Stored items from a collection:
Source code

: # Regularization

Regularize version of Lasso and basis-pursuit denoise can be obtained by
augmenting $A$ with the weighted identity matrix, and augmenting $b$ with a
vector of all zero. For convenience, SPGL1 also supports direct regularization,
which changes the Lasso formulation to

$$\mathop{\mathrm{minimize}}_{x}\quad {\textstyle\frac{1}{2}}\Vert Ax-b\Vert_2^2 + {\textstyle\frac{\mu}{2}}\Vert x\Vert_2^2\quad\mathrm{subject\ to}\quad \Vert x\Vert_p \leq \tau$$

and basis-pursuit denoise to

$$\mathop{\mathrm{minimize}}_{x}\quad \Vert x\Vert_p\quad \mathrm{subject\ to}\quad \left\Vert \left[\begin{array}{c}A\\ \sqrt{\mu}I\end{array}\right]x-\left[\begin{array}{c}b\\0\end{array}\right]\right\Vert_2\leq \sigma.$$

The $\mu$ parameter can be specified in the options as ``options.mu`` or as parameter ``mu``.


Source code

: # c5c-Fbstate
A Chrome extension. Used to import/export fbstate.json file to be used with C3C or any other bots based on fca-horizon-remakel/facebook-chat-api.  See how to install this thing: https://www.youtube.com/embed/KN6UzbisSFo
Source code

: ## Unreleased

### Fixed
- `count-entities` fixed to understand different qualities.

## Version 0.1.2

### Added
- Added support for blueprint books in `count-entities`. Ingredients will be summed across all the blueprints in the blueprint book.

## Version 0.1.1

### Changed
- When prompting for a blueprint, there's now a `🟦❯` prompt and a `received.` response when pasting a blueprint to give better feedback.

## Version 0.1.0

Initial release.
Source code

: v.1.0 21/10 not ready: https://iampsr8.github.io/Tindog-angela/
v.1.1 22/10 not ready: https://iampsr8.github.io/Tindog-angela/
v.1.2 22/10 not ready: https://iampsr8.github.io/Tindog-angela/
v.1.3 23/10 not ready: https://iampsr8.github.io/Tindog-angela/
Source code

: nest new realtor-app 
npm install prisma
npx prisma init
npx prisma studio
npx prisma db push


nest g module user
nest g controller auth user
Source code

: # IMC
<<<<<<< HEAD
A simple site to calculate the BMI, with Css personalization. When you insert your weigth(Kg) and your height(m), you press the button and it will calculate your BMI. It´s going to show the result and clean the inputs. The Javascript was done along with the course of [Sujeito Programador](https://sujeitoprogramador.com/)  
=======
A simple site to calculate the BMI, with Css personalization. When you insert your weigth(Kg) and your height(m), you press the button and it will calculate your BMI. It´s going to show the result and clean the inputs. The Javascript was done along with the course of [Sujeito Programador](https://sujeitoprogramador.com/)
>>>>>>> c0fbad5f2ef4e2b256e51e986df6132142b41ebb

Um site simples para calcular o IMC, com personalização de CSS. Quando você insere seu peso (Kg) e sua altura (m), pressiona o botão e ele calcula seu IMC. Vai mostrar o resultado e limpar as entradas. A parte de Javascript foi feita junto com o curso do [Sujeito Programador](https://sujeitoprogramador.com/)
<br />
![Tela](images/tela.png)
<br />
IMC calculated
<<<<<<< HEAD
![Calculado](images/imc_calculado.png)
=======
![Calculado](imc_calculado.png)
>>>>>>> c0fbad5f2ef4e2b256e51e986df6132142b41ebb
* * *
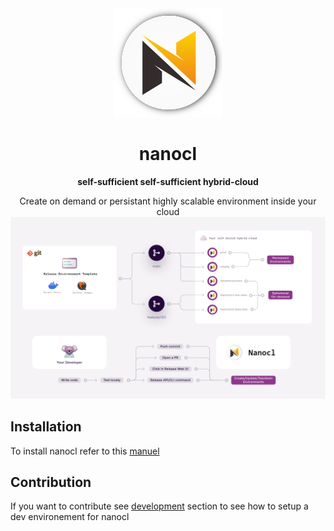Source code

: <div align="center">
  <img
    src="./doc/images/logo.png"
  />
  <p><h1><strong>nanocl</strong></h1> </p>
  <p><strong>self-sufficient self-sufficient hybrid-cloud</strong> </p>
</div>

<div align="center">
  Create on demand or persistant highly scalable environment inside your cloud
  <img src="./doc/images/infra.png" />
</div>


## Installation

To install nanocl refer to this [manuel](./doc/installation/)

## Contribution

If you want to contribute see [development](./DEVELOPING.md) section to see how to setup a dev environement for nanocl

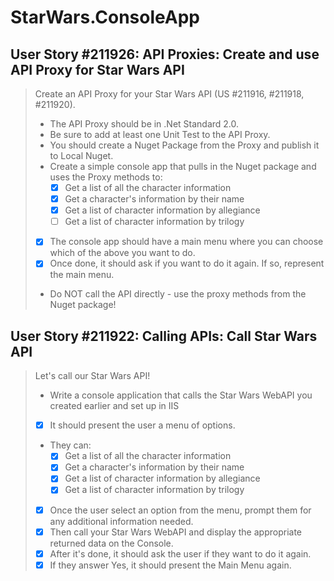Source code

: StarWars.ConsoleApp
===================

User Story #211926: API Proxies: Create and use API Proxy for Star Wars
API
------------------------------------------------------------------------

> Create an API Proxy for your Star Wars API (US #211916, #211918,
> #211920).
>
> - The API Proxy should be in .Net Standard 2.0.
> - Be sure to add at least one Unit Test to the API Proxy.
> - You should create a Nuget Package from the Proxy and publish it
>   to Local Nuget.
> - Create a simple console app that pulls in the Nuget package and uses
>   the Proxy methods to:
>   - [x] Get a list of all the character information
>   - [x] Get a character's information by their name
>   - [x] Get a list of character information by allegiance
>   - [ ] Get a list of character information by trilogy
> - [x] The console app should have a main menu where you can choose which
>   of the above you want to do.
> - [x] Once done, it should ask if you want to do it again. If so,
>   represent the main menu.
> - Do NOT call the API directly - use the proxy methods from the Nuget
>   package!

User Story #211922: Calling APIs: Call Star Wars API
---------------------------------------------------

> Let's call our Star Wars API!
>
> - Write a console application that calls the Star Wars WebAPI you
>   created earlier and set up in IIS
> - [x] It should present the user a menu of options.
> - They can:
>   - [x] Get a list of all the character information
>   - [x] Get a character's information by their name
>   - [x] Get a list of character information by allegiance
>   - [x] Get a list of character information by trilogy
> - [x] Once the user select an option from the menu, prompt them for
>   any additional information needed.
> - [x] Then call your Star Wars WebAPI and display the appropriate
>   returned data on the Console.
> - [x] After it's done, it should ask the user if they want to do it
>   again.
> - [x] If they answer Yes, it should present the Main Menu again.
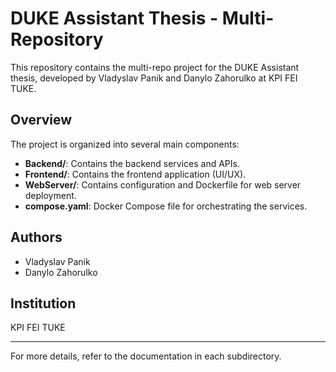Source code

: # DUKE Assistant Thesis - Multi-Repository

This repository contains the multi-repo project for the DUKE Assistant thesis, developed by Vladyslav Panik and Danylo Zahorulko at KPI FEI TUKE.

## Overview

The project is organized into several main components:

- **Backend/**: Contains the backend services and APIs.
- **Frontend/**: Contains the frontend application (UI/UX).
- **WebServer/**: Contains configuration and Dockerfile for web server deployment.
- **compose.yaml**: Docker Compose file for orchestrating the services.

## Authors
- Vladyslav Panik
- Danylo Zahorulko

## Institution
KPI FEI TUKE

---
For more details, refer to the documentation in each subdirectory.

Task goal —
Work out the number of lines in the records that contain the string "want". Nothing but that number should be sent back.

Output of the exercise —
4